With the issue of litter residents will be educated on calling 311 to report illegal dumping and to have their street or alley removed of litter and debris. Now Remington is not a large enough neighborhood to support its Library Branch but I would implement a Hampden Shuttlebug stop at the Hampden Branch of the Enoch Pratt Free Library as well as a complete renovation inside and out to keep the library up to date and current. Now, a Community Center is something Remington can get and it's within an arm's reach believe it or not. With the closing of Robert Poole Middle that school can be torn down and a brand new school would be built in its place known as Hampden Woodberry Elementary/Middle which will draw from Medfield, Hampden Elementaries and the Green School. The Green School is located in Remington and if it were vacated it could serve as Remington's Community Center.
Well, I've figured out why it takes the city so long to come up with Master Plans. They take forever to think up write.
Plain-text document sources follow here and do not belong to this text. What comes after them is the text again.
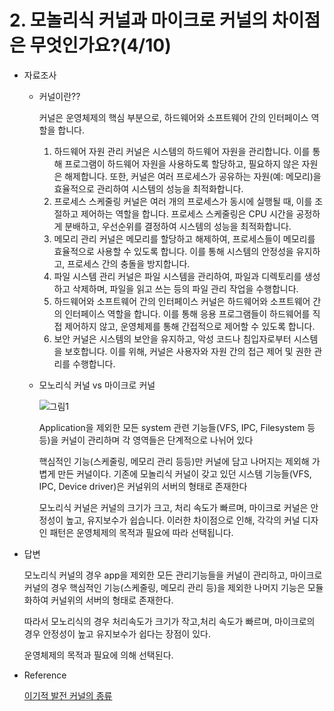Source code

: # 2. 모놀리식 커널과 마이크로 커널의 차이점은 무엇인가요?(4/10)

- 자료조사
    - 커널이란??
        
        커널은 운영체제의 핵심 부분으로, 하드웨어와 소프트웨어 간의 인터페이스 역할을 합니다.
        
        1. 하드웨어 자원 관리
        커널은 시스템의 하드웨어 자원을 관리합니다. 이를 통해 프로그램이 하드웨어 자원을 사용하도록 할당하고, 필요하지 않은 자원은 해제합니다. 또한, 커널은 여러 프로세스가 공유하는 자원(예: 메모리)을 효율적으로 관리하여 시스템의 성능을 최적화합니다.
        2. 프로세스 스케줄링
        커널은 여러 개의 프로세스가 동시에 실행될 때, 이를 조절하고 제어하는 역할을 합니다. 프로세스 스케줄링은 CPU 시간을 공정하게 분배하고, 우선순위를 결정하여 시스템의 성능을 최적화합니다.
        3. 메모리 관리
        커널은 메모리를 할당하고 해제하여, 프로세스들이 메모리를 효율적으로 사용할 수 있도록 합니다. 이를 통해 시스템의 안정성을 유지하고, 프로세스 간의 충돌을 방지합니다.
        4. 파일 시스템 관리
        커널은 파일 시스템을 관리하여, 파일과 디렉토리를 생성하고 삭제하며, 파일을 읽고 쓰는 등의 파일 관리 작업을 수행합니다.
        5. 하드웨어와 소프트웨어 간의 인터페이스
        커널은 하드웨어와 소프트웨어 간의 인터페이스 역할을 합니다. 이를 통해 응용 프로그램들이 하드웨어를 직접 제어하지 않고, 운영체제를 통해 간접적으로 제어할 수 있도록 합니다.
        6. 보안
        커널은 시스템의 보안을 유지하고, 악성 코드나 침입자로부터 시스템을 보호합니다. 이를 위해, 커널은 사용자와 자원 간의 접근 제어 및 권한 관리를 수행합니다.
    - 모노리식 커널 vs 마이크로 커널
        
        ![그림1](https://github.com/HmDol/CS_interview_Study/blob/main/os%26computer_structure/img/kind_of_kernel.png)
        
        Application을 제외한 모든 system 관련 기능들(VFS, IPC, Filesystem 등등)을 커널이 관리하며 각 영역들은 단계적으로 나뉘어 있다
        
        핵심적인 기능(스케줄링, 메모리 관리 등등)만 커널에 담고 나머지는 제외해 가볍게 만든 커널이다. 기존에 모놀리식 커널이 갖고 있던 시스템 기능들(VFS, IPC, Device driver)은 커널위의 서버의 형태로 존재한다
        
        모노리식 커널은 커널의 크기가 크고, 처리 속도가 빠르며, 마이크로 커널은 안정성이 높고, 유지보수가 쉽습니다. 이러한 차이점으로 인해, 각각의 커널 디자인 패턴은 운영체제의 목적과 필요에 따라 선택됩니다.
        
- 답변
    
    모노리식 커널의 경우 app을 제외한 모든 관리기능들을 커널이 관리하고, 마이크로 커널의 경우 핵심적인 기능(스케줄링, 메모리 관리 등)을 제외한 나머지 기능은 모듈화하여 커널위의 서버의 형태로 존재한다. 
    
    따라서 모노리식의 경우 처리속도가 크기가 작고,처리 속도가 빠르며, 마이크로의 경우 안정성이 높고 유지보수가 쉽다는 장점이 있다. 
    
    운영체제의 목적과 필요에 의해 선택된다.
    
- Reference
    
    [이기적 발전 커널의 종류](https://selfish-developer.com/entry/%EB%AA%A8%EB%86%80%EB%A6%AC%EC%8B%9DMonolithic-kernel%EA%B3%BC-%EB%A7%88%EC%9D%B4%ED%81%AC%EB%A1%9CMicro-%EC%BB%A4%EB%84%90)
You have to be ultra comprehensive while keeping in line your basic vision which in the case of Remington is for it to be a better version of what it already is.

7 comments:

Anonymous said...

Interesting. Are you a Remington neighbor? I'm Dan, resident of 416Tuxedo, enjoyed your work very much.

Spence said...

First off, I appreciate your comment very much. But no I'm not a Remington resident. I am looking to move and Remington, Hampden, Station North, and Charles Village are neighborhoods of choice. Since I have the ear of a Remington resident what changes if any would you like to see in your neighborhood?

Heather said...

Hi! I know you posted this a while ago, but you might be interested to know that Remington is actually a "healthy neighborhood" target (though it's not easy to see on the Healthy Neighborhoods website-- but it is listed on Greater Homewood's site--http://www.greaterhomewood.org/programs/neighborhood_and_economic_development/healthy_neighborhoods) and Johns Hopkins "live near your work" program is targeting Remington in a big way.
These programs have sparked my interest in the neighborhood!

Anonymous said...

you obviously don't live here. who the hell would want to put a blue light in their own neighborhood

Spence said...

True, I don't live in Remington but at that time I published this post (a year and a half ago) Remington had a rash of violent crime which has since subsided, had it not I would have stood by my proposal to add flashing blue light cameras there. But since violent crime is down and that was just a rough summer I don't think they're needed anymore.

StonyRun said...

Time to update your blog. Things have changed for the better AND Remington is bigger than 29th and Huntingdon.

Anonymous said...

While some things may still hold true, this analysis needs to change with the ever evolving Real Estate picture.

A public square would still be a nice focal point for the area.